The M in Jamstack stands for Markup: information included in an electronic document that is distinct from its content. Traditionally, markup meant HTML and XML. But now it's as likely to refer to YAML (Yet Another Markup Language) or Markdown. These are much simpler, and therefore easier for humans to read, than other markup languages.
Markdown is increasingly being used for software documentation, but you'll also find it used in static site generators (SSGs) such as Hugo and Gatsby. SSGs combine Markdown with templates to make it easy to spin up a website with minimal effort. They integrate with headless content management system (CMS) providers such Forestry and automated deployment solutions such as Netlify that connect to cloud source repositories such as GitHub.

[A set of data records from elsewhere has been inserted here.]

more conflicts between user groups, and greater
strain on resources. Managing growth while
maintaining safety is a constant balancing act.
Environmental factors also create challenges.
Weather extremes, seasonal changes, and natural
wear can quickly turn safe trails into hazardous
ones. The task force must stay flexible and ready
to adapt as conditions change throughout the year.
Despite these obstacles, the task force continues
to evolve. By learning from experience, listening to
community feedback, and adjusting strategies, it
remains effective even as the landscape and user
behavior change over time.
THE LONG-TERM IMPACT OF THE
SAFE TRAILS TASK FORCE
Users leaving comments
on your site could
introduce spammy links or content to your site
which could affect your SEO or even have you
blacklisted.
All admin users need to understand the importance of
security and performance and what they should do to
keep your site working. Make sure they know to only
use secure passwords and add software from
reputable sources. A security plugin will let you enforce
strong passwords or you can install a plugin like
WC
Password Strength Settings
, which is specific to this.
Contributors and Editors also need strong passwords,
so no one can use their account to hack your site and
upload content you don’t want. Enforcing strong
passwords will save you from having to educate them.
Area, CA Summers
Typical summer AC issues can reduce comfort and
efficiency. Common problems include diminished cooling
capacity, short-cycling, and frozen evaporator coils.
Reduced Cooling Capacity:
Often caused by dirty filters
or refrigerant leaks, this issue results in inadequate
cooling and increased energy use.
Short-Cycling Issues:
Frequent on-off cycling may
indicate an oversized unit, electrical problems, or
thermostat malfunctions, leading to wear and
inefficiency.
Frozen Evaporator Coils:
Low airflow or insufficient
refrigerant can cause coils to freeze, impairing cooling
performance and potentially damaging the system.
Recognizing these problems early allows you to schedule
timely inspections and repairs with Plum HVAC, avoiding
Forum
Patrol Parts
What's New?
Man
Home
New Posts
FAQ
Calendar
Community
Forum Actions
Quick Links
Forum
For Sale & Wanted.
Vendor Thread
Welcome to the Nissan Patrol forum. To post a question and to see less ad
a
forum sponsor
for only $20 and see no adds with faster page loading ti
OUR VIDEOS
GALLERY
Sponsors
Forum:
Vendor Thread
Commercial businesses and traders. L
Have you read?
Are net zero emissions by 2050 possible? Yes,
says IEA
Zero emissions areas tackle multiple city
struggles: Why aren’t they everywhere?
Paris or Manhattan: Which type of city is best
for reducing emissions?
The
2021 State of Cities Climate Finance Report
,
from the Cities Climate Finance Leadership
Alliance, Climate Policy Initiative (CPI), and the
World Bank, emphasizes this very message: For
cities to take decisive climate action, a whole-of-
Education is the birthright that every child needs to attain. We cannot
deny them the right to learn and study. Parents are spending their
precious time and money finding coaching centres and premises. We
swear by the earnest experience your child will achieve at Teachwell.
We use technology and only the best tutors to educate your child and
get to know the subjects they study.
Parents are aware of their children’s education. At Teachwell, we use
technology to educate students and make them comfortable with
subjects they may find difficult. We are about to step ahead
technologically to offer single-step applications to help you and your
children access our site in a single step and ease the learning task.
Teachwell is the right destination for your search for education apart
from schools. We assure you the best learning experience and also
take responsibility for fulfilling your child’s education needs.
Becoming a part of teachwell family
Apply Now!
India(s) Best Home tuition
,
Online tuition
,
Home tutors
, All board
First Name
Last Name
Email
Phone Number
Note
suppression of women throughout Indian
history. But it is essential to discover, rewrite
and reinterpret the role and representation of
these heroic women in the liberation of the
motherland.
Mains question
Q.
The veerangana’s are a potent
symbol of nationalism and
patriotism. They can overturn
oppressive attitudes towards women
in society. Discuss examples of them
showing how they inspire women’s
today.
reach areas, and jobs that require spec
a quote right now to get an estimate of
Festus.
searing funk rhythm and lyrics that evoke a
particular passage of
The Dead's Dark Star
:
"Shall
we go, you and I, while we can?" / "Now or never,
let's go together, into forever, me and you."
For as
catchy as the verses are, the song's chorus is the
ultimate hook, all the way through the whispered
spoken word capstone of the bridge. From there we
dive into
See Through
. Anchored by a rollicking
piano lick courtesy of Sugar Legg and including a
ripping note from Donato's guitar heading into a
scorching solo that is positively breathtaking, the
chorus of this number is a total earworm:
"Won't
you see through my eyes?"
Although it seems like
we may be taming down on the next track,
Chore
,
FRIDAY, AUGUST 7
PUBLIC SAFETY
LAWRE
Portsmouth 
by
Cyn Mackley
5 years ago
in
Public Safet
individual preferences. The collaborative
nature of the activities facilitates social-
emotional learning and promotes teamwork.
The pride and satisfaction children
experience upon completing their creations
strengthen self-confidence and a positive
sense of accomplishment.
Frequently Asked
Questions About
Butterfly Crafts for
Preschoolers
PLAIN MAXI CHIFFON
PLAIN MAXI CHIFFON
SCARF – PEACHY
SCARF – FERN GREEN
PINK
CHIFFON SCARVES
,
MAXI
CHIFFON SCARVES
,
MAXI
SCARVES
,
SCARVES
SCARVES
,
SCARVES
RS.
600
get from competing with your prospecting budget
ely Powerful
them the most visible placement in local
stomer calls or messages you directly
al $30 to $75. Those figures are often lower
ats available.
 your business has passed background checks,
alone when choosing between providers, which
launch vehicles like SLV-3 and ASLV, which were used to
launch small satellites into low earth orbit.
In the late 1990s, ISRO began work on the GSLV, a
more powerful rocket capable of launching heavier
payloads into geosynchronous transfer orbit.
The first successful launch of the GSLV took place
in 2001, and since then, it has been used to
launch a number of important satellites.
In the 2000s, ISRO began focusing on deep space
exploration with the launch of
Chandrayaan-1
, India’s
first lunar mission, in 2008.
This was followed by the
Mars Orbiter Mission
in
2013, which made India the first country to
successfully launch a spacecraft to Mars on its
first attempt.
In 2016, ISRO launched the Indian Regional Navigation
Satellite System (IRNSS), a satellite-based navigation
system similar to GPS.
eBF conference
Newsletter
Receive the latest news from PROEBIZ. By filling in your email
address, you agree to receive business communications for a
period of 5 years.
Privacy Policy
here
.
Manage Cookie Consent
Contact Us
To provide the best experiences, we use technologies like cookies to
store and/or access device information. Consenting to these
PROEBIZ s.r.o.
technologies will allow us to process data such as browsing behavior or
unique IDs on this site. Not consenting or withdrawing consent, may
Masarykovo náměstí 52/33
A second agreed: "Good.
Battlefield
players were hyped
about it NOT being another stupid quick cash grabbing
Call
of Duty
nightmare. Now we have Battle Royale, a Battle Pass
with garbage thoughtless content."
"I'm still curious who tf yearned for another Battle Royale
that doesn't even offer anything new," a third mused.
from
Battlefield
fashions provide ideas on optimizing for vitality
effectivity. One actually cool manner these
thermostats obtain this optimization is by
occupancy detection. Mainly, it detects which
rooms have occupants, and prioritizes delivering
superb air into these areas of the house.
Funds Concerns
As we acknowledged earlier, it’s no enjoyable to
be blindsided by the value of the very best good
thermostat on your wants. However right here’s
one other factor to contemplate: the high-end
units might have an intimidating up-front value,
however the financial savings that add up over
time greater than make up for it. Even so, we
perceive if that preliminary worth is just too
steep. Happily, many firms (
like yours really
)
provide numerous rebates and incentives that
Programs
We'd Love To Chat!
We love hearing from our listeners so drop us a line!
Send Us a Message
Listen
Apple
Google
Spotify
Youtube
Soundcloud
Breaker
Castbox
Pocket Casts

Those are the technologies I used to build this website. You can read about it in this blog post. That covers the web presentation side. But that's only one component of a software solution. The old way of doing things was to create monolithic software that customers would host on their own hardware, with gaps of months or even years between updates. In some respects, the new way of doing things is simply a return to distributed computing.
The MACH Alliance
Named for the acronym it created, the MACH Alliance exists to promote a particular way of doing things. MACH stands for Microservices, API-first, Cloud-native, Headless. I covered microservices in last week's post on event driven architectures (which are a step beyond MACH). As stated in the introduction, I'll cover API-first next week, but the APIs in question are typically the ones I described in relation to Jamstack.
Cloud-native means that software solutions are hosted by cloud providers such as Amazon, Google and Microsoft rather than on on-premises servers. Headless means that the content is separate from the presentation.
With that out of the way, I can get on with writing my post on API-first.